Parfois, j’ai le sentiment d’avoir la photo que je voulais obtenir. Même si c’est le cas, je continue à photographier, car l’image suivante peut toujours être meilleure. Lorsqu’on me demande qu’elle est la meilleure photo que j’ai prise, je réponds toujours « la prochaine » ! Je compare cela à la musique.

Paul Mc Cartney et les Beatles n’auraient jamais eu un tel parcours s’ils s’étaient reposés sur leurs lauriers dès leur premier succès. J’utilise un Leica argentique, car il tolère très bien les températures extrêmes. La plupart de mes images sont prises au grand-angle.

J’affectionne les focales comprises entre 21, 28 et 35 mm, voire 50 mm. J’utilise peu de longues focales, parfois un 90 mm. Je préfère rester proche de mon sujet, lui faire savoir que je suis là, me faire accepter. À mon avis, les photojournalistes sont les meilleurs journalistes. Ils doivent aller sur le terrain, au milieu des tirs, en couvrant un conflit.

De grands photographes, tels James Nachtwey ou Don McCullin laissent un héritage visuel au monde. Leurs images les plus iconiques sont comme des tableaux. Ils survivront au temps qui passe, comme la photo de la petite fille brûlée par du Napalm, prise par Nick Ut pendant la guerre du Vietnam.

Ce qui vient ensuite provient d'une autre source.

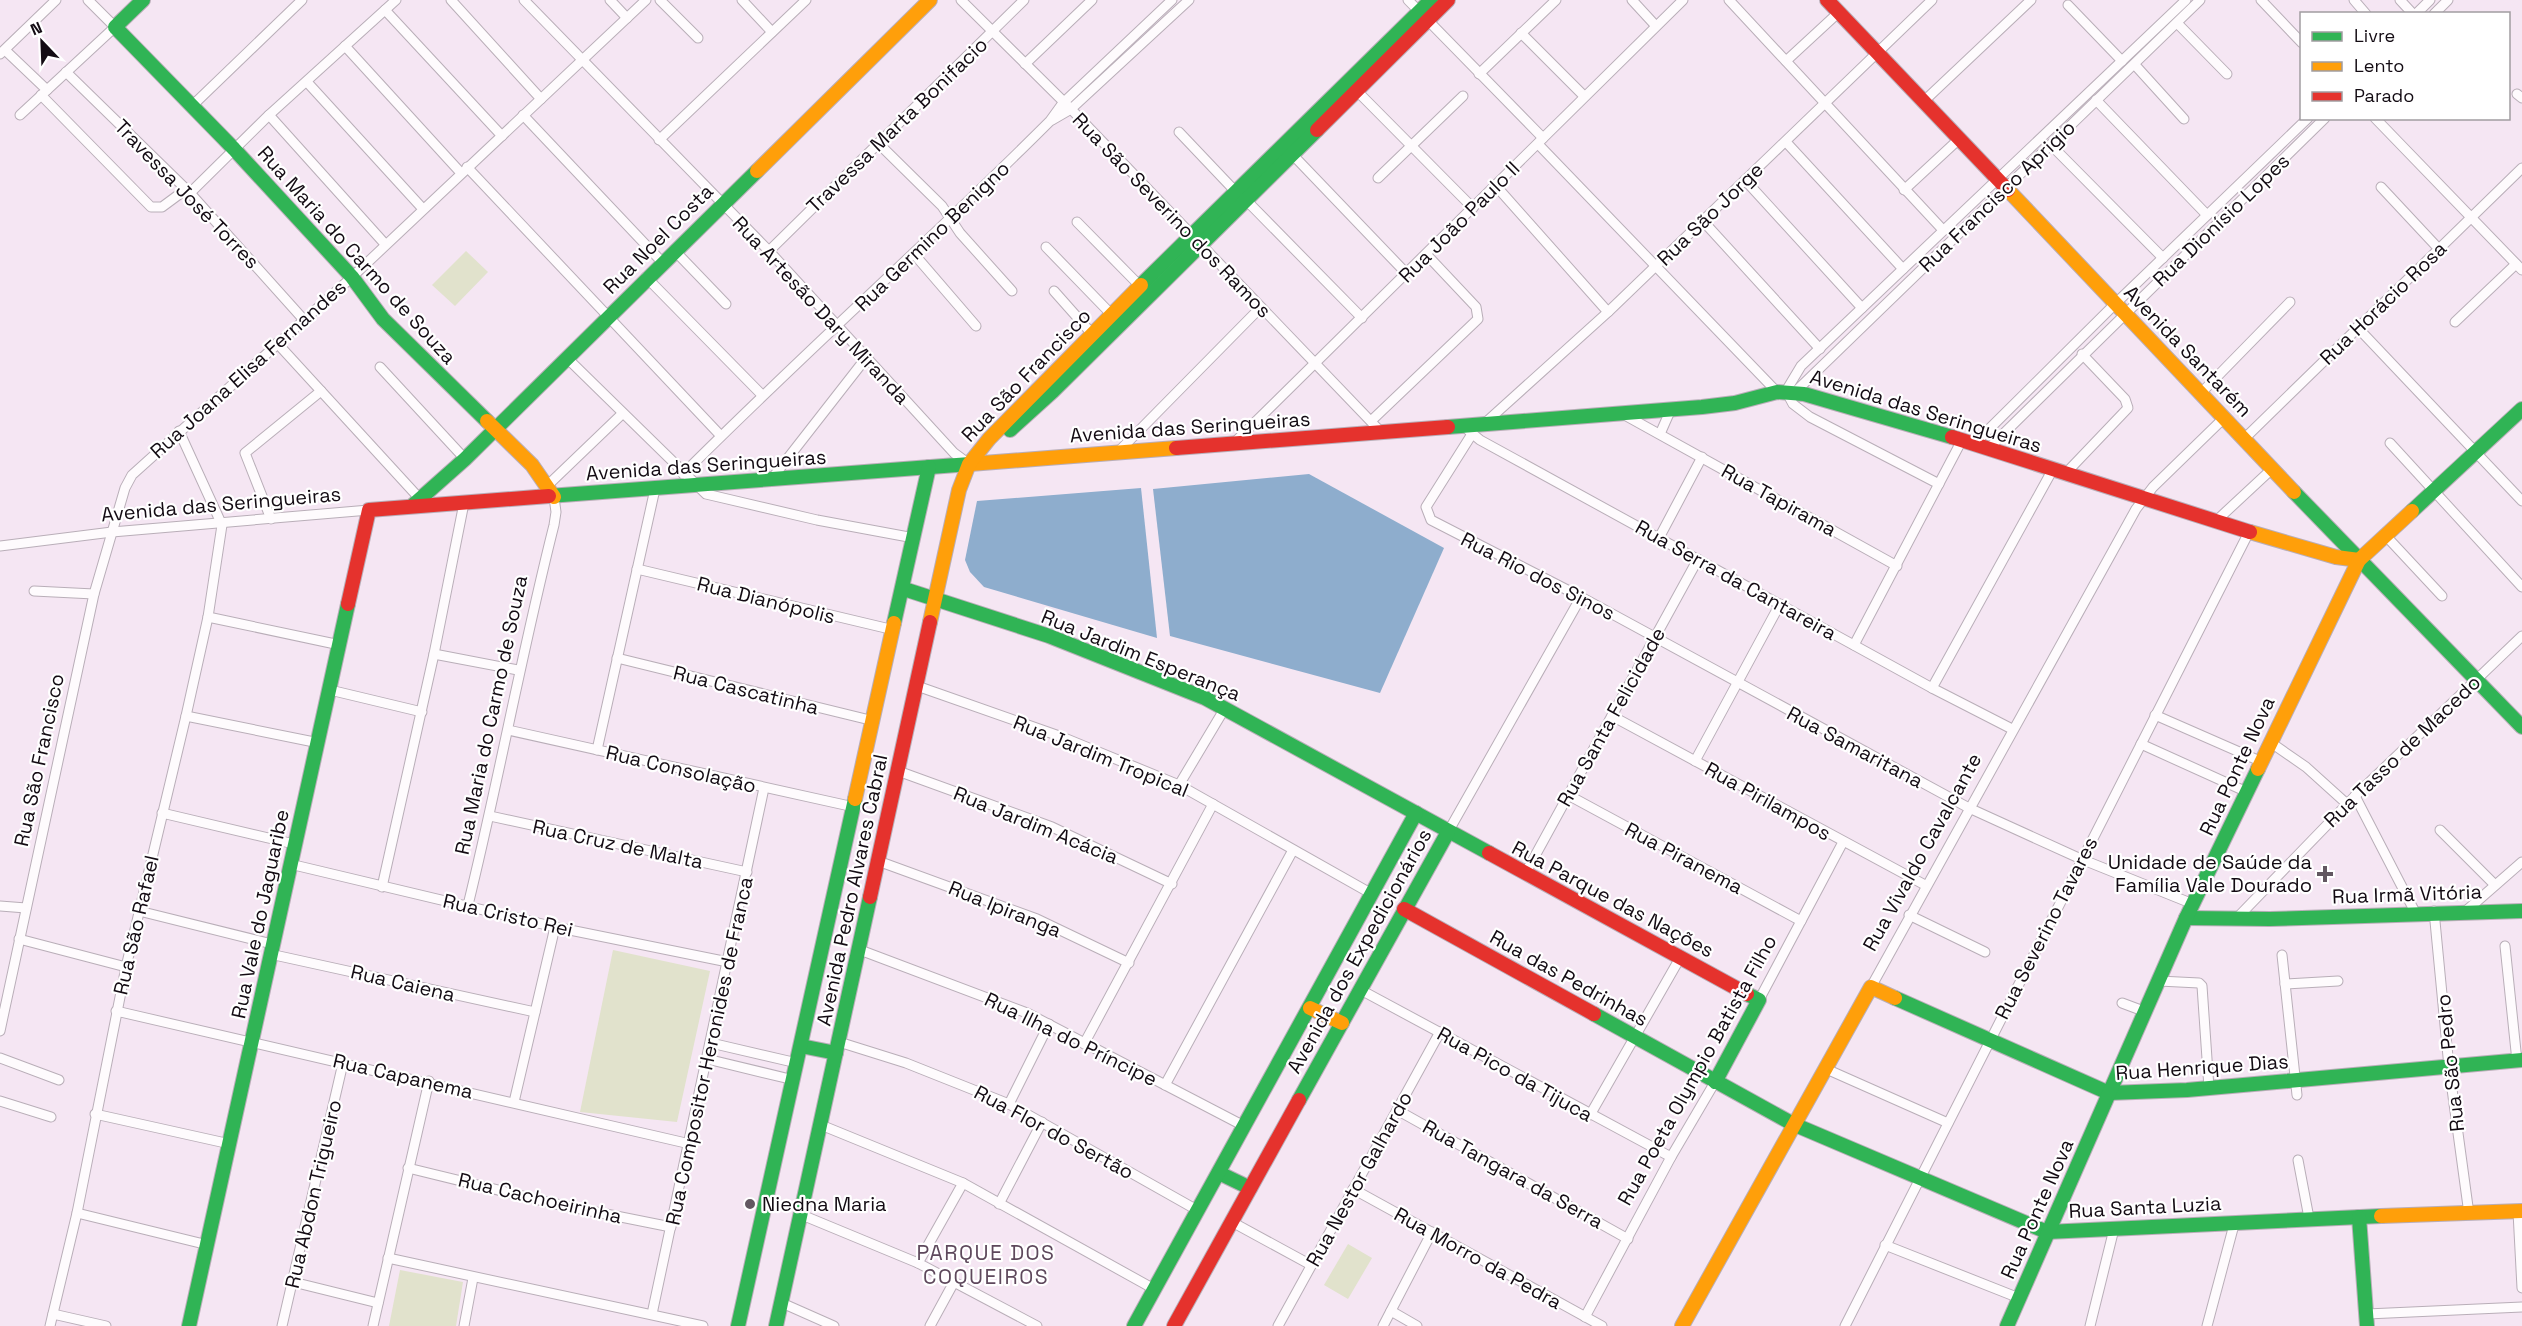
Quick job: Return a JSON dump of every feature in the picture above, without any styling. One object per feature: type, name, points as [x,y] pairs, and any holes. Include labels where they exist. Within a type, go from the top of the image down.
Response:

Les réseaux sociaux sont comme les journaux quotidiens. Le lendemain, on passe à autre chose. Je préfère pour ma part travailler sur des livres et des expositions. J’ai eu l’honneur d’être exposé cet été au festival de la Gacilly en Bretagne.

Je suis actuellement en train de préparer un grand événement dans une galerie à Munich, après Salgado et Brandt. Mes livres sont tous épuisés. Ce qui me permet de financer mes projets à venir. Je vais reprendre la route vers les territoires de l’Arctique, et prendre le pouls de la banquise, pour un projet de grande envergure.

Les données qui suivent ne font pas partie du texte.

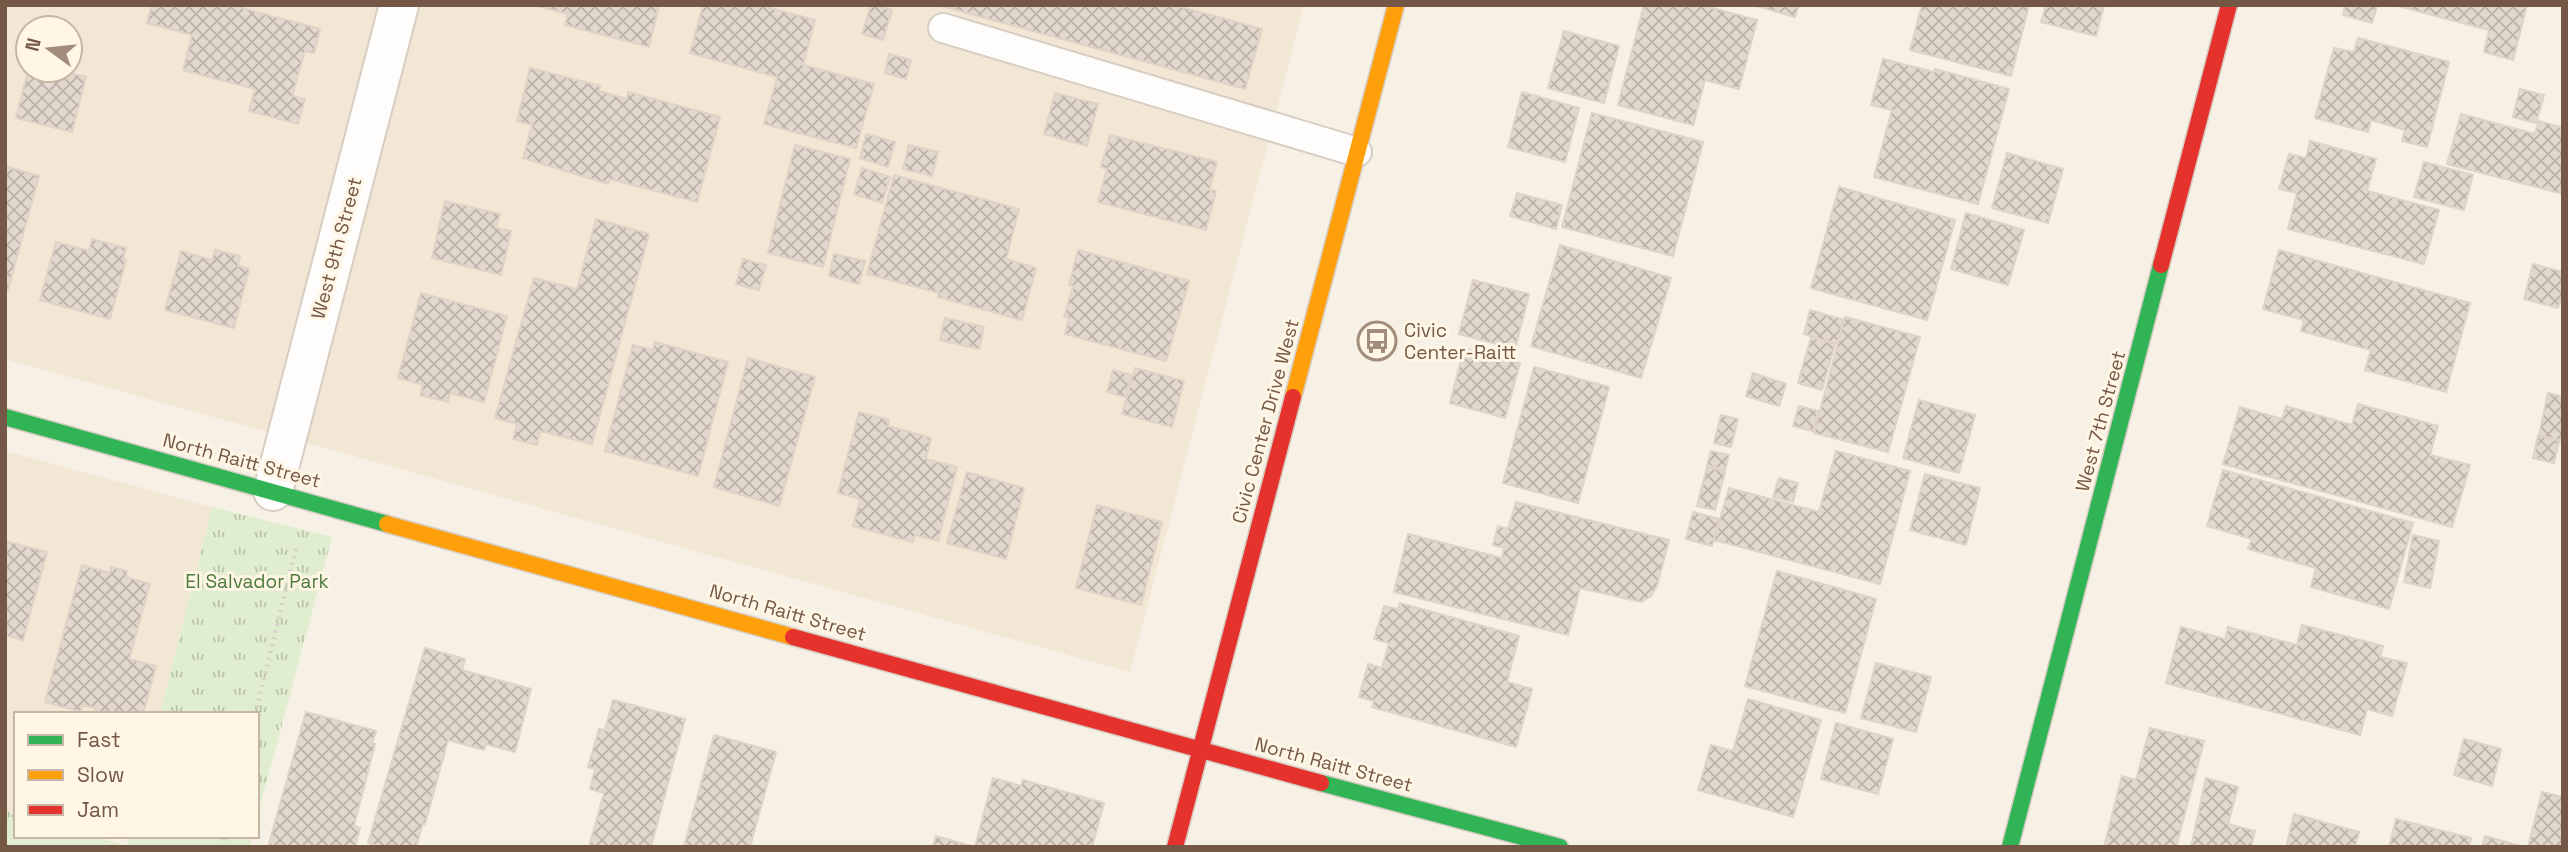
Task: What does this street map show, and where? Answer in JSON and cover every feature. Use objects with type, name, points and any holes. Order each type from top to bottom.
[{"type":"street","name":"West 9th Street","points":[[273,491],[399,5]]},
{"type":"street","name":"Civic Center Drive West","points":[[1175,847],[1396,5]]},
{"type":"street","name":"West 7th Street","points":[[2010,847],[2230,5]]},
{"type":"street","name":"North Raitt Street","points":[[5,416],[1201,751],[1560,847]]},
{"type":"lane","points":[[943,27],[1357,152]]},
{"type":"path","points":[[255,712],[297,543]]},
{"type":"shaded area","points":[[5,5],[1304,5],[1130,672],[5,359]]},
{"type":"shaded area","points":[[5,451],[212,507],[161,712],[14,712],[14,813],[5,811]]},
{"type":"green space","name":"El Salvador Park","points":[[212,507],[332,537],[259,811],[259,712],[161,712]]},
{"type":"green space","points":[[5,811],[14,813],[14,838],[100,838],[127,846],[129,838],[252,838],[250,847],[5,847]]},
{"type":"building","points":[[152,5],[231,5],[320,29],[314,53],[305,51],[292,96],[305,99],[298,124],[249,111],[255,89],[183,70],[192,35],[147,23]]},
{"type":"building","points":[[659,5],[649,47],[565,25],[568,14],[537,6]]},
{"type":"building","points":[[703,5],[759,5],[815,20],[803,65],[874,84],[856,148],[764,124],[777,77],[690,53]]},
{"type":"building","points":[[871,5],[892,10],[883,40],[862,34]]},
{"type":"building","points":[[938,5],[1174,5],[1262,29],[1245,89]]},
{"type":"building","points":[[1644,5],[1702,5],[1757,20],[1739,89],[1705,80],[1693,125],[1618,105]]},
{"type":"building","points":[[1753,5],[1799,5],[1795,17]]},
{"type":"building","points":[[1922,5],[2029,5],[2011,76],[1910,50]]},
{"type":"building","points":[[2046,5],[2104,5],[2096,36],[2041,22]]},
{"type":"building","points":[[2345,5],[2377,5],[2372,23],[2343,15]]},
{"type":"building","points":[[2394,5],[2527,5],[2513,60],[2484,52],[2489,30]]},
{"type":"building","points":[[1564,31],[1619,46],[1604,103],[1548,88]]},
{"type":"building","points":[[2358,38],[2449,62],[2427,147],[2402,141],[2405,130],[2371,120],[2368,132],[2315,118],[2334,48],[2354,52]]},
{"type":"building","points":[[889,54],[911,60],[906,79],[885,73]]},
{"type":"building","points":[[1883,59],[1934,72],[1935,69],[2009,89],[1978,204],[1874,177],[1892,110],[1871,105]]},
{"type":"building","points":[[530,68],[600,86],[599,91],[627,99],[628,92],[720,117],[697,202],[610,179],[608,184],[523,158],[532,125],[517,121]]},
{"type":"building","points":[[86,77],[72,132],[16,118],[24,84],[84,84]]},
{"type":"building","points":[[2520,89],[2544,95],[2536,123],[2513,117]]},
{"type":"building","points":[[1522,92],[1579,108],[1565,162],[1508,147]]},
{"type":"building","points":[[1055,93],[1098,104],[1087,146],[1044,134]]},
{"type":"building","points":[[1592,113],[1703,142],[1673,256],[1562,227]]},
{"type":"building","points":[[2461,114],[2535,134],[2539,121],[2563,128],[2563,194],[2447,164]]},
{"type":"building","points":[[866,134],[895,142],[888,167],[860,158]]},
{"type":"building","points":[[1110,135],[1217,162],[1209,190],[1216,191],[1206,230],[1098,202],[1107,169],[1101,167]]},
{"type":"building","points":[[2310,141],[2376,159],[2367,191],[2439,210],[2424,264],[2288,229],[2297,193],[2279,189],[2289,154],[2306,158]]},
{"type":"building","points":[[795,145],[850,159],[823,267],[768,253]]},
{"type":"building","points":[[909,145],[938,152],[932,176],[903,169]]},
{"type":"building","points":[[2007,153],[2063,169],[2048,223],[1992,208]]},
{"type":"building","points":[[2424,162],[2473,175],[2464,210],[2414,197]]},
{"type":"building","points":[[5,166],[39,176],[8,290],[5,289]]},
{"type":"building","points":[[862,168],[890,177],[882,203],[854,194]]},
{"type":"building","points":[[894,175],[1019,209],[1006,259],[1036,268],[1022,320],[938,297],[939,293],[867,274]]},
{"type":"building","points":[[1839,187],[1955,220],[1927,320],[1811,288]]},
{"type":"building","points":[[1517,193],[1562,205],[1556,229],[1510,216]]},
{"type":"building","points":[[445,201],[500,214],[496,228],[511,231],[501,275],[432,258]]},
{"type":"building","points":[[1966,213],[2024,230],[2008,285],[1951,269]]},
{"type":"building","points":[[596,219],[649,234],[592,444],[540,431],[537,445],[513,439],[517,424],[495,418],[534,278],[577,289]]},
{"type":"building","points":[[92,239],[126,248],[123,259],[126,260],[110,319],[40,300],[56,242],[89,251]]},
{"type":"building","points":[[1560,245],[1671,278],[1641,378],[1531,346]]},
{"type":"building","points":[[215,250],[240,256],[238,266],[249,269],[234,328],[165,310],[181,251],[212,260]]},
{"type":"building","points":[[1078,250],[1189,281],[1166,361],[1065,334],[1069,318],[1064,317],[1073,286],[1069,285]]},
{"type":"building","points":[[2279,250],[2470,303],[2446,392],[2365,370],[2371,350],[2301,331],[2304,320],[2263,309]]},
{"type":"building","points":[[834,254],[865,261],[859,284],[829,276]]},
{"type":"building","points":[[743,259],[766,265],[759,290],[736,284]]},
{"type":"building","points":[[2533,264],[2563,272],[2563,292],[2558,308],[2524,299]]},
{"type":"building","points":[[1473,280],[1529,294],[1515,349],[1459,334]]},
{"type":"building","points":[[421,293],[507,316],[484,402],[450,393],[448,402],[420,395],[423,385],[398,378]]},
{"type":"building","points":[[1810,310],[1844,320],[1837,344],[1804,334]]},
{"type":"building","points":[[1845,317],[1920,337],[1888,452],[1814,433]]},
{"type":"building","points":[[945,318],[984,327],[979,349],[940,340]]},
{"type":"building","points":[[1811,337],[1835,344],[1822,390],[1798,383]]},
{"type":"building","points":[[655,342],[728,362],[698,476],[605,451],[633,345],[653,350]]},
{"type":"building","points":[[1464,348],[1520,363],[1505,418],[1450,403]]},
{"type":"building","points":[[748,358],[815,377],[779,506],[714,487]]},
{"type":"building","points":[[1534,367],[1609,387],[1578,503],[1503,483]]},
{"type":"building","points":[[1135,368],[1184,381],[1172,427],[1122,414]]},
{"type":"building","points":[[1113,370],[1131,375],[1125,397],[1107,392]]},
{"type":"building","points":[[1753,373],[1786,384],[1779,406],[1746,396]]},
{"type":"building","points":[[2548,393],[2563,397],[2563,441],[2539,435]]},
{"type":"building","points":[[1919,400],[1975,415],[1959,473],[1903,458]]},
{"type":"building","points":[[2358,404],[2438,426],[2430,455],[2470,465],[2452,527],[2223,464],[2240,407],[2282,419],[2286,406],[2352,425]]},
{"type":"building","points":[[1799,406],[1818,411],[1813,431],[1793,426]]},
{"type":"building","points":[[859,412],[889,420],[888,426],[931,438],[926,459],[957,467],[938,541],[915,535],[913,542],[853,526],[860,499],[838,493]]},
{"type":"building","points":[[1721,415],[1738,419],[1731,447],[1714,443]]},
{"type":"building","points":[[2538,436],[2559,441],[2554,463],[2533,458]]},
{"type":"building","points":[[1711,451],[1729,455],[1725,470],[1707,465]]},
{"type":"building","points":[[1836,451],[1910,471],[1880,584],[1714,540],[1729,488],[1819,512]]},
{"type":"building","points":[[1707,467],[1725,472],[1715,510],[1697,506]]},
{"type":"building","points":[[2223,470],[2413,523],[2389,609],[2311,587],[2316,568],[2248,549],[2252,539],[2207,526]]},
{"type":"building","points":[[967,472],[1024,488],[1006,559],[947,543]]},
{"type":"building","points":[[1925,474],[1980,488],[1966,545],[1910,530]]},
{"type":"building","points":[[1779,478],[1798,483],[1793,502],[1773,497]]},
{"type":"building","points":[[1516,502],[1669,540],[1657,586],[1651,596],[1641,602],[1580,588],[1568,635],[1394,592],[1408,534],[1502,558],[1504,548],[1493,545],[1498,526],[1508,529]]},
{"type":"building","points":[[1097,505],[1162,522],[1141,605],[1076,588]]},
{"type":"building","points":[[1693,512],[1719,519],[1712,546],[1686,539]]},
{"type":"building","points":[[2413,535],[2439,541],[2430,588],[2404,582]]},
{"type":"building","points":[[5,541],[47,552],[23,640],[5,635]]},
{"type":"building","points":[[82,565],[110,573],[111,567],[127,571],[126,577],[150,584],[129,659],[156,666],[144,712],[95,712],[96,708],[82,705],[81,712],[45,702]]},
{"type":"building","points":[[1777,571],[1876,599],[1845,713],[1745,686]]},
{"type":"building","points":[[1400,603],[1519,636],[1507,682],[1532,689],[1516,747],[1372,707],[1374,701],[1359,697],[1368,664],[1382,668],[1389,643],[1374,639],[1384,606],[1398,609]]},
{"type":"building","points":[[2302,625],[2383,646],[2380,657],[2407,663],[2392,716],[2367,709],[2360,735],[2166,683],[2181,627],[2225,639],[2228,627],[2297,645]]},
{"type":"building","points":[[425,648],[465,659],[462,670],[531,689],[515,752],[486,744],[484,750],[448,740],[416,847],[383,847],[368,843]]},
{"type":"building","points":[[1876,663],[1931,677],[1916,732],[1861,718]]},
{"type":"building","points":[[1748,699],[1821,720],[1793,817],[1698,790],[1711,745],[1733,751]]},
{"type":"building","points":[[613,700],[685,719],[651,847],[589,847],[604,793],[590,789],[595,769],[588,767],[599,729],[605,730]]},
{"type":"building","points":[[306,712],[376,731],[354,826],[360,828],[355,847],[268,847]]},
{"type":"building","points":[[1836,723],[1893,739],[1878,794],[1821,779]]},
{"type":"building","points":[[2150,728],[2204,741],[2176,847],[2104,847],[2122,776],[2136,780]]},
{"type":"building","points":[[714,735],[776,752],[750,847],[684,847]]},
{"type":"building","points":[[2464,739],[2501,749],[2492,786],[2454,775]]},
{"type":"building","points":[[993,778],[1021,786],[1023,780],[1104,803],[1092,847],[975,847]]},
{"type":"building","points":[[2206,778],[2238,787],[2228,824],[2255,831],[2251,847],[2191,847]]},
{"type":"building","points":[[2542,792],[2563,797],[2563,847],[2528,847]]},
{"type":"building","points":[[2294,814],[2359,832],[2355,847],[2286,847]]},
{"type":"building","points":[[2396,819],[2471,838],[2469,847],[2389,847]]},
{"type":"building","points":[[936,836],[975,847],[933,847]]},
{"type":"building","points":[[2485,836],[2524,847],[2482,847]]},
{"type":"traffic: fast","points":[[2010,847],[2161,265]]},
{"type":"traffic: fast","points":[[5,417],[387,524]]},
{"type":"traffic: fast","points":[[1321,783],[1560,847]]},
{"type":"traffic: slow","points":[[1293,397],[1396,5]]},
{"type":"traffic: slow","points":[[387,524],[793,637]]},
{"type":"traffic: jam","points":[[2161,265],[2229,5]]},
{"type":"traffic: jam","points":[[1175,847],[1293,397]]},
{"type":"traffic: jam","points":[[793,637],[1321,783]]},
{"type":"place","name":"Civic Center-Raitt","points":[[1377,341]]}]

Votre démarche semble aller à contre-courant de l’actualité. Comment vivez-vous la prolifération d’images sur des réseaux comme Instagram ?

Bien sûr, tout le monde prend des photos avec son smartphone. Mais pour moi, l’acte photographique, la passion, qui anime le photographe, c’est autre chose. Mon éditeur m’a dit une fois : « Tu as un miroir dans ta main.

Tu dois montrer le monde, pas toi-même. » Quand on regarde Instagram, aujourd’hui, il est plus question de gens se mettant en scène qu’autre chose.

Ce ne sont pas des visions de la vie réelle. Je trouve cela très triste. Nous devrions montrer ce qu’il se passe sous nos yeux, plutôt que de braquer l’objectif sur nos nombrils. Si je photographie une personne dans une pièce, celle-ci est la reine de l’image. Pas moi.

www.instagram.com/nikosaliagas

« Il faut constamment montrer ce qu’il se passe dans ces contrées. Certains petits villages vont disparaître. Le nombre de chasseurs et de chiens diminue de façon inquiétante. C’est la fin d’une certaine nostalgie. Tout se modernise à grande vitesse. Il faut témoigner de tout cela », nous avait confié le photographe islandais Ragnar Axelsson, lors d’un entretien, il y a deux ans.

Plutôt que de parcourir la savane ou la jungle, il a choisi les territoires glacés du Groenland, des Îles Féroé ou de la Sibérie, moins arpentés par les photographes, où sévit un froid extrême.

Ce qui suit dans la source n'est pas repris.